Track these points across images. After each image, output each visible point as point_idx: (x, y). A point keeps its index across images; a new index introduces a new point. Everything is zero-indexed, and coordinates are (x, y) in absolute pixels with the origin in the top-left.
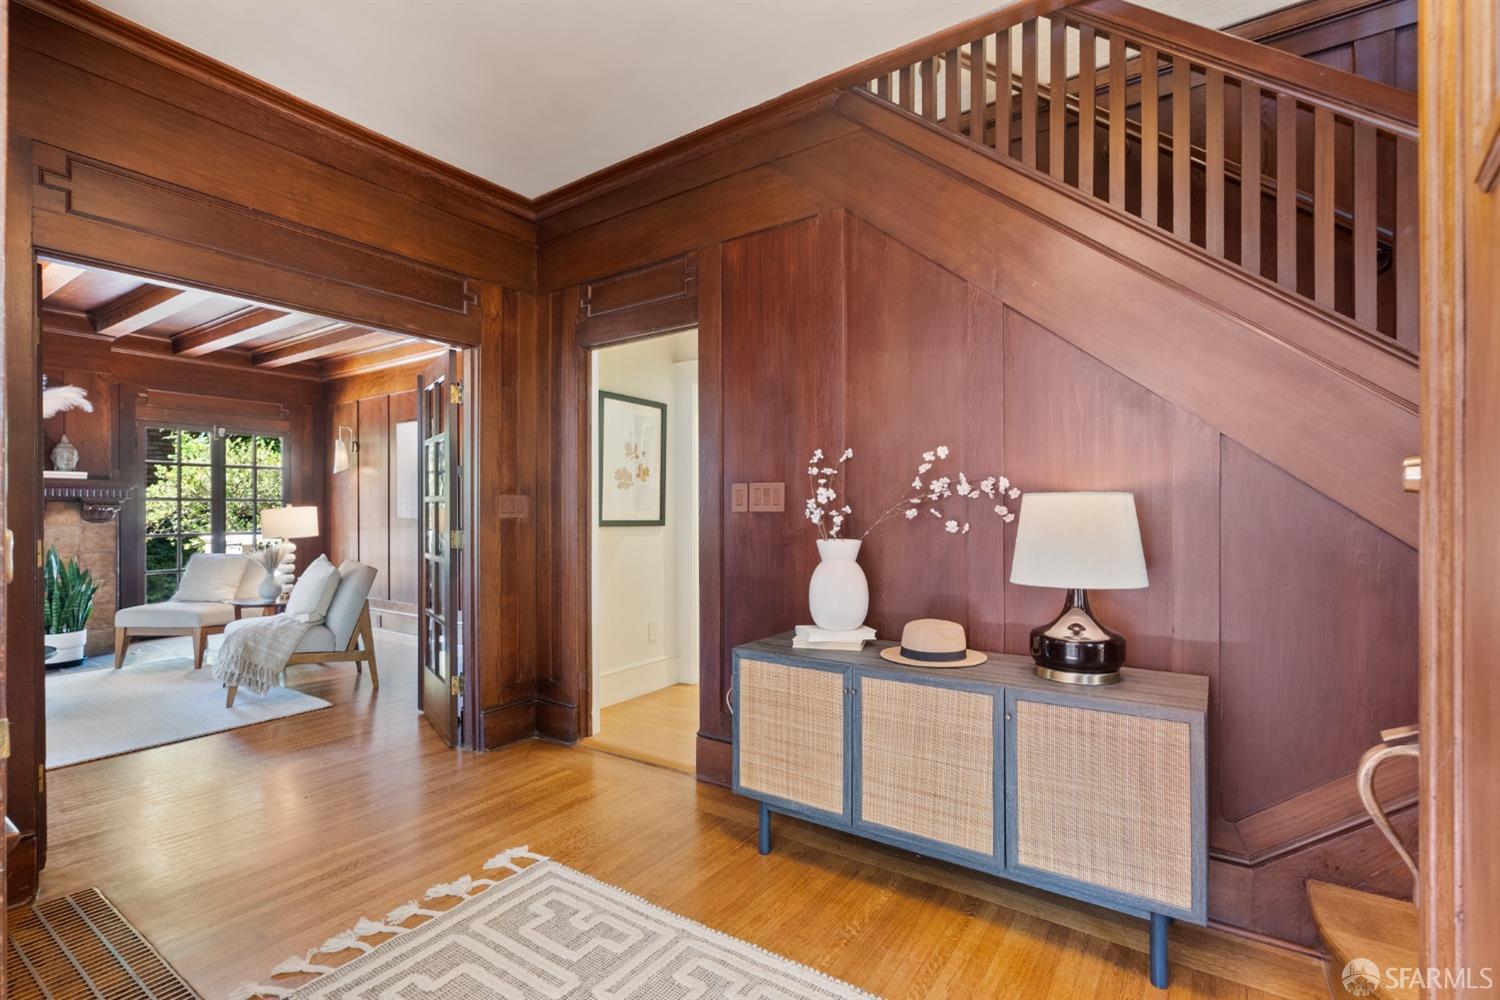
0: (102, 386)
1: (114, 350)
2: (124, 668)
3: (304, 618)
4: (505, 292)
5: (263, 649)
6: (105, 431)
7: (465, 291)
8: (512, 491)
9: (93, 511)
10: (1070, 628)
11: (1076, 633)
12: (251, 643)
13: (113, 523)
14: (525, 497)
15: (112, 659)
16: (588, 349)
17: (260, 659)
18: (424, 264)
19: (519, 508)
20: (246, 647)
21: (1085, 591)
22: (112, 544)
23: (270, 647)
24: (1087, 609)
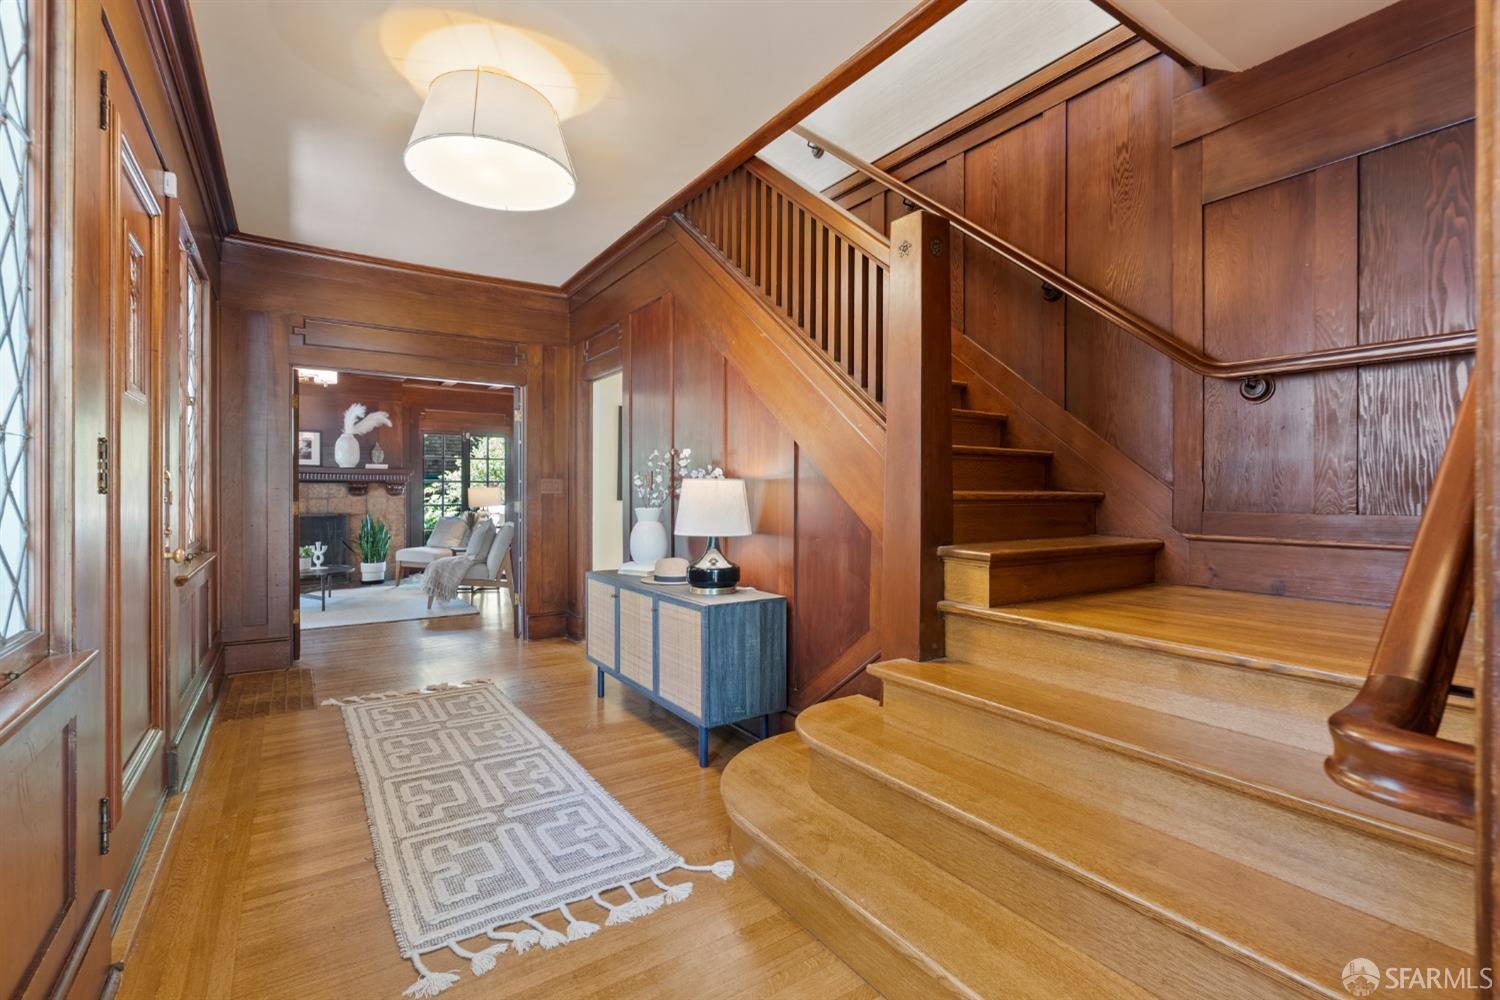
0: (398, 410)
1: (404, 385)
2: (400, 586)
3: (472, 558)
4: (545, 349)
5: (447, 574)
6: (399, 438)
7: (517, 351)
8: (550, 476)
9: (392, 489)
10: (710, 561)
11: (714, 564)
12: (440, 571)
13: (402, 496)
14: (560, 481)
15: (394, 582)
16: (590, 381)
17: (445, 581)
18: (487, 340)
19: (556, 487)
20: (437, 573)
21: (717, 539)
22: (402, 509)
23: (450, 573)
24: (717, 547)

------------------------------------------------

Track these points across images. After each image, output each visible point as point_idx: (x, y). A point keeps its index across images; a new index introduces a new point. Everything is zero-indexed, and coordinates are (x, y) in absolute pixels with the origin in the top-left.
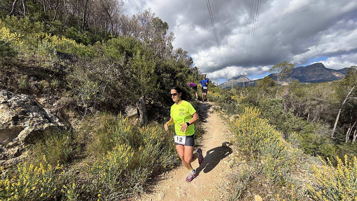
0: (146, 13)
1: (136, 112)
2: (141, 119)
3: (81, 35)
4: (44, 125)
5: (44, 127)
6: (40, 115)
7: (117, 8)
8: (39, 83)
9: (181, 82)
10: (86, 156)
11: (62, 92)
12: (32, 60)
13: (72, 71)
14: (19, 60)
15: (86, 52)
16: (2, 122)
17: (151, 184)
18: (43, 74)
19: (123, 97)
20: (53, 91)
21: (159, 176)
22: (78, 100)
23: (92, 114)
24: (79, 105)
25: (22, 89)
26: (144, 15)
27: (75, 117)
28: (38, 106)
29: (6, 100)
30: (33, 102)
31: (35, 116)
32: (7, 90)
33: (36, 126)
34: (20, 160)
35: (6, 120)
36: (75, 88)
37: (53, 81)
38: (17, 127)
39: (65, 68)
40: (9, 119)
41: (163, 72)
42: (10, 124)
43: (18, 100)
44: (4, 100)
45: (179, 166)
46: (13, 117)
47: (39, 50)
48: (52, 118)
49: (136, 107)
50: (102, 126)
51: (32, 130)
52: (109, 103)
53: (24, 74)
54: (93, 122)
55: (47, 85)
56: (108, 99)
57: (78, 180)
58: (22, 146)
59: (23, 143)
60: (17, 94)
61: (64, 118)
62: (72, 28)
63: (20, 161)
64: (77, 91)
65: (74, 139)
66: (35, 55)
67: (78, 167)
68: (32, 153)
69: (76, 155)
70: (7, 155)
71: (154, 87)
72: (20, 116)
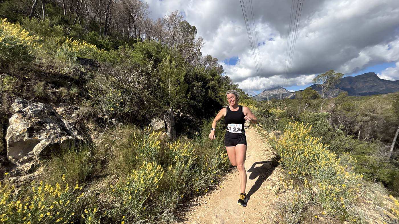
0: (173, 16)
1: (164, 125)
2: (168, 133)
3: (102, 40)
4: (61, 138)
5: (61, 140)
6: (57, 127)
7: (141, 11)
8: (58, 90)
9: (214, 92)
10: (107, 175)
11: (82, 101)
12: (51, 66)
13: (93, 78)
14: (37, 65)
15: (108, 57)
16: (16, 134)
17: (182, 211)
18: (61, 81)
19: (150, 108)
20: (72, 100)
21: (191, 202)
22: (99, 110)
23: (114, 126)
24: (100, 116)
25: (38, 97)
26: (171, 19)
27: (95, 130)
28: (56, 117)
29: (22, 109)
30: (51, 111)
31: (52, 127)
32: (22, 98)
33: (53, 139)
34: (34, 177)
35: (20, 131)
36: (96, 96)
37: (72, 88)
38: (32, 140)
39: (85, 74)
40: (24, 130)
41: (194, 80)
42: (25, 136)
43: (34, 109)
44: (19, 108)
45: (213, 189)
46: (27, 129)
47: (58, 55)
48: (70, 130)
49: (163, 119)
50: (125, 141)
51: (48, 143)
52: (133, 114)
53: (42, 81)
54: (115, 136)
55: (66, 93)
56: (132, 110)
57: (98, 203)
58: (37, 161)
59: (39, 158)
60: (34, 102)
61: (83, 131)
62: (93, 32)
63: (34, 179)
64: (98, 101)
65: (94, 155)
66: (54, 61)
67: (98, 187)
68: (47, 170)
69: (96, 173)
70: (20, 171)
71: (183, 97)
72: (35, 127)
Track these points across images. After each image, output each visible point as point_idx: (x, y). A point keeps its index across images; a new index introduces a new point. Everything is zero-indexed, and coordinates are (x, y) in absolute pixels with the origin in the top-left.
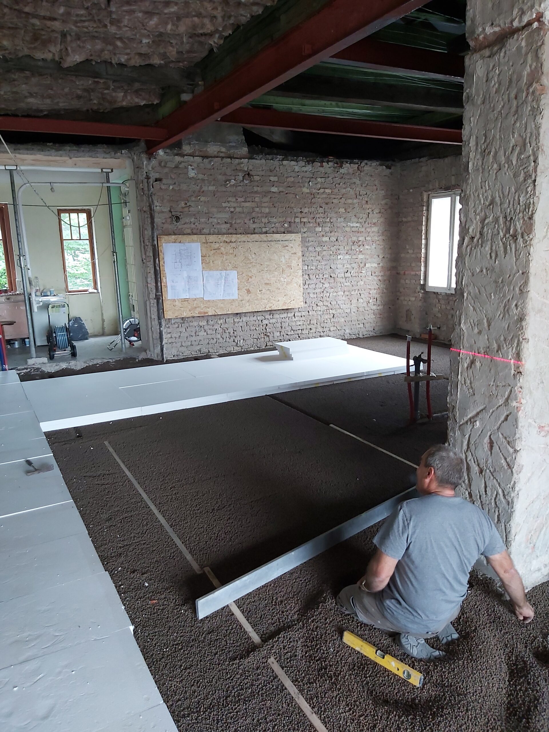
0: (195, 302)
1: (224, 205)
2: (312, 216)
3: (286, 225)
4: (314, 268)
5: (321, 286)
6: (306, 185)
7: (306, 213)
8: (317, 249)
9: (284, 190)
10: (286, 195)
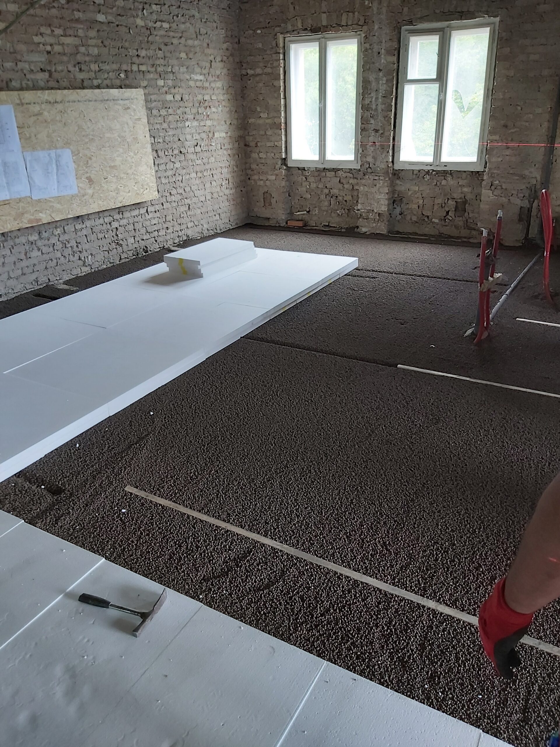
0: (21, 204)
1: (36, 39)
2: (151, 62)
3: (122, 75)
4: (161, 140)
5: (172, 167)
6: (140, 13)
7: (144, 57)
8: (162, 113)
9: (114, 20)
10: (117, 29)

------------------------------------------------

DESCRIPTION OF THE TASK — Output exactly one stretch of the listing: from the line containing "7: (117, 8)" through the line containing "64: (77, 91)", both end lines included.

YOUR SOLUTION —
7: (117, 8)
8: (39, 83)
9: (181, 82)
10: (86, 156)
11: (62, 92)
12: (32, 60)
13: (72, 71)
14: (19, 60)
15: (86, 52)
16: (2, 122)
17: (151, 184)
18: (43, 74)
19: (123, 97)
20: (53, 91)
21: (159, 176)
22: (78, 100)
23: (92, 114)
24: (79, 105)
25: (22, 89)
26: (144, 15)
27: (75, 117)
28: (38, 106)
29: (6, 100)
30: (33, 102)
31: (35, 116)
32: (7, 90)
33: (36, 126)
34: (20, 160)
35: (6, 120)
36: (75, 88)
37: (53, 81)
38: (17, 127)
39: (65, 68)
40: (9, 119)
41: (163, 72)
42: (10, 124)
43: (18, 100)
44: (4, 100)
45: (179, 166)
46: (13, 117)
47: (39, 50)
48: (52, 118)
49: (136, 107)
50: (102, 126)
51: (32, 130)
52: (109, 103)
53: (24, 74)
54: (93, 122)
55: (47, 85)
56: (108, 99)
57: (78, 180)
58: (22, 146)
59: (23, 143)
60: (17, 94)
61: (64, 118)
62: (72, 28)
63: (20, 161)
64: (77, 91)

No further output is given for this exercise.